PolicyBrief
H.R. 6903
119th CongressJan 14th 2026
Ensuring Children Receive Support Act
AWAITING HOUSE

This act revokes U.S. passports for individuals with a child support arrearage exceeding \$2,500, with an exception for emergency return to the United States.

Beth Van Duyne
R

Beth Van Duyne

Representative

TX-24

LEGISLATION

Travel Ban Hits Parents: New Bill Revokes Passports for $2,500 in Unpaid Child Support

The “Ensuring Children Receive Support Act” is straight to the point: if you owe more than $2,500 in child support arrears, the State Department is required to revoke your passport. This isn't a limitation or a restriction—it’s a full revocation, a significant change that removes previous provisions allowing for lesser restrictions. The bill’s main goal is to put muscle behind child support enforcement, making international travel impossible for those who are significantly behind on payments.

The $2,500 Line in the Sand

Let’s talk about that $2,500 threshold. For some, that might be a couple of missed payments due to a job change or a temporary financial hiccup. The bill doesn't distinguish between someone who’s chronically avoiding payment and someone who’s temporarily struggling. Once that debt crosses the $2,500 mark, the State Department is directed to pull the passport. For the custodial parent and the child, this is a win, offering a serious incentive for the non-custodial parent to catch up quickly. For the parent who owes, however, this immediately impacts their mobility and, potentially, their ability to work if their job requires international travel—say, a traveling sales rep or an engineer working on overseas projects.

Travel Restrictions Get Tougher

Currently, the government has some flexibility in dealing with parents who owe. This bill removes that flexibility, turning enforcement into an automatic, mandatory revocation process once the debt hits the limit (Sec. 2). This means no more warning shots or less severe restrictions—it’s all or nothing. If you’re abroad when this happens, the bill does offer a necessary lifeline: the State Department can issue a temporary passport, but only if you have an emergency and only for the direct purpose of flying straight home. This is a critical detail for anyone working or living overseas, but it relies on the State Department agreeing that your situation qualifies as an “emergency.”

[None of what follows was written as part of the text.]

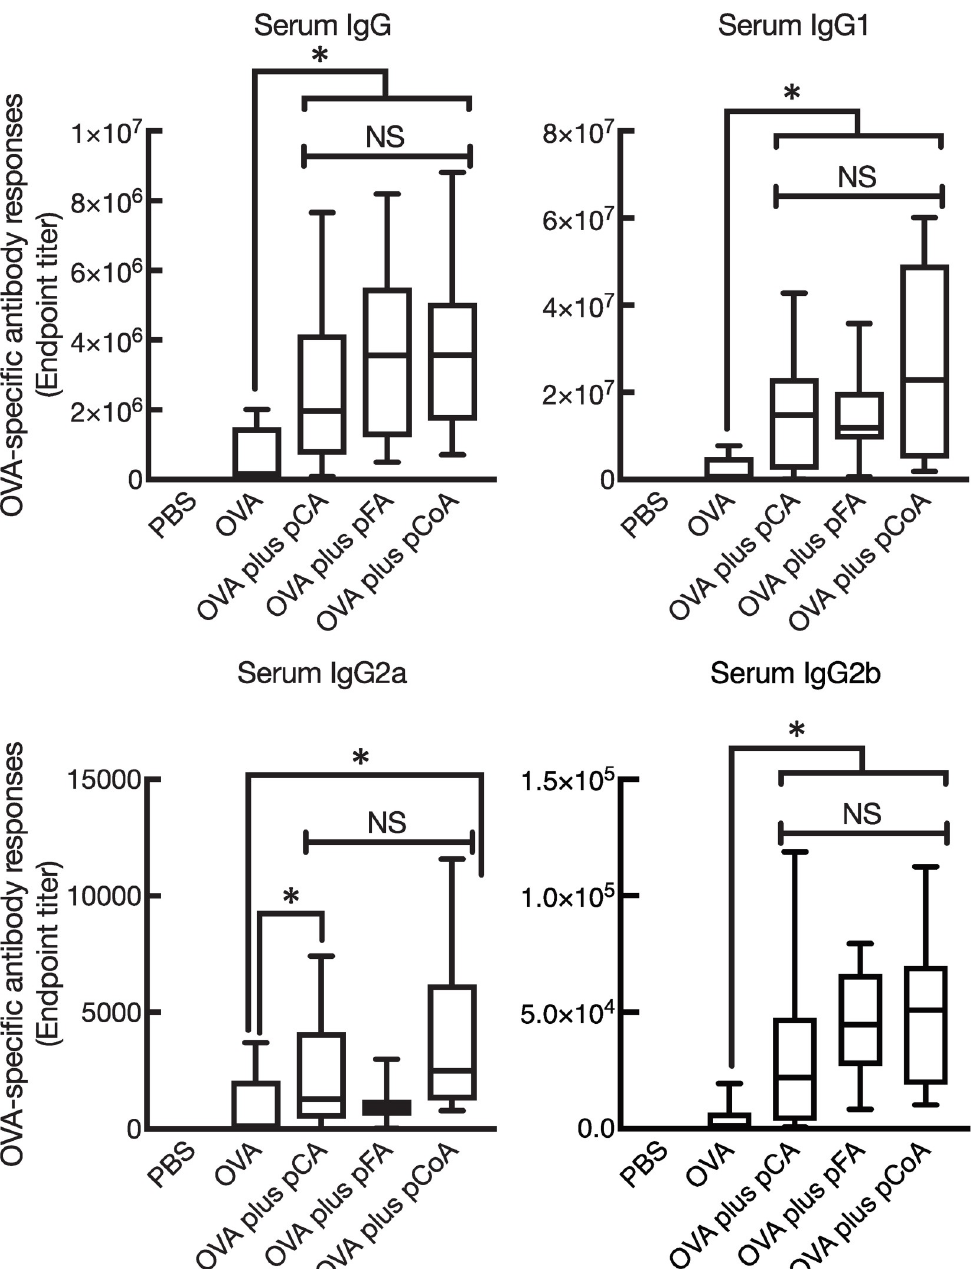
Fig 3. Enzymatically polymerised polyphenols promote antigen-specific systemic antibody responses. Female BALB/ cCrSlc mice were immunised three times intranasally (days 0, 7, and 14) with vehicle (PBS), OVA (2.5 μ g/mouse) alone, OVA (2.5 μ g/mouse) plus pCA (100 μ g/mouse), OVA (2.5 μ g/mouse) plus pFA (100 μ g/mouse), or OVA (2.5 μ g/mouse) plus pCoA (100 μ g/mouse). OVA-specific total IgG, IgG1, IgG2a, and IgG2b endpoint titres in sera at day 21 were detected by ELISA. The data were obtained from three biologically independent experiments. PBS, n = 9; OVA, n = 9; OVA plus pCA, n = 9; OVA plus pFA, n = 9; OVA plus pCoA, n = 9. The box-plot shows the median value with the 25th–75th percentiles and the error bars indicate the 5th–95th percentiles. Significance was calculated using the Kruskal-Wallis with Dunn’s post-hoc test: � p < 0.05.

The Real-World Impact on Work and Family

Consider a small business owner who needs to fly to Canada for a critical supply chain meeting. If they’re hit with a sudden, unexpected medical bill that causes them to fall behind on child support by $2,600, their passport is gone, and that business trip is canceled. This could jeopardize their income, which ironically, might make it harder to pay the child support they owe. While the intent is clearly to ensure children receive the financial support they need, the mandatory, severe penalty based on a relatively low threshold means that even minor, temporary financial distress could result in the loss of international travel capabilities, complicating life for those trying to maintain their income and responsibilities.